# PROBLEM DESCRIPTION:
Transcribe, word for word, every record in the data below.

START GIVEN DATA

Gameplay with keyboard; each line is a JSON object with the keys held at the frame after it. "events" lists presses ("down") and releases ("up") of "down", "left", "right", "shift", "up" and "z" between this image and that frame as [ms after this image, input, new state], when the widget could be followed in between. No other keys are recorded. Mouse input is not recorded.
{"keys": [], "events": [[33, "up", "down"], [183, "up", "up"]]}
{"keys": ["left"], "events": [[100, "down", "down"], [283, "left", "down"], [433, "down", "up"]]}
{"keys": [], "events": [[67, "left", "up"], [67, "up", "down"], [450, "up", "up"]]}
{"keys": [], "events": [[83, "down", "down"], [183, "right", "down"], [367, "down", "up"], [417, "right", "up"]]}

END GIVEN DATA

# YOUR SOLUTION:
Gameplay with keyboard; each line is a JSON object with the keys held at the frame after it. "events" lists presses ("down") and releases ("up") of "down", "left", "right", "shift", "up" and "z" between this image and that frame as [ms after this image, input, new state], when the widget could be followed in between. No other keys are recorded. Mouse input is not recorded.
{"keys": [], "events": [[33, "up", "down"], [183, "up", "up"]]}
{"keys": ["left"], "events": [[100, "down", "down"], [283, "left", "down"], [433, "down", "up"]]}
{"keys": [], "events": [[67, "left", "up"], [67, "up", "down"], [450, "up", "up"]]}
{"keys": [], "events": [[83, "down", "down"], [183, "right", "down"], [367, "down", "up"], [417, "right", "up"]]}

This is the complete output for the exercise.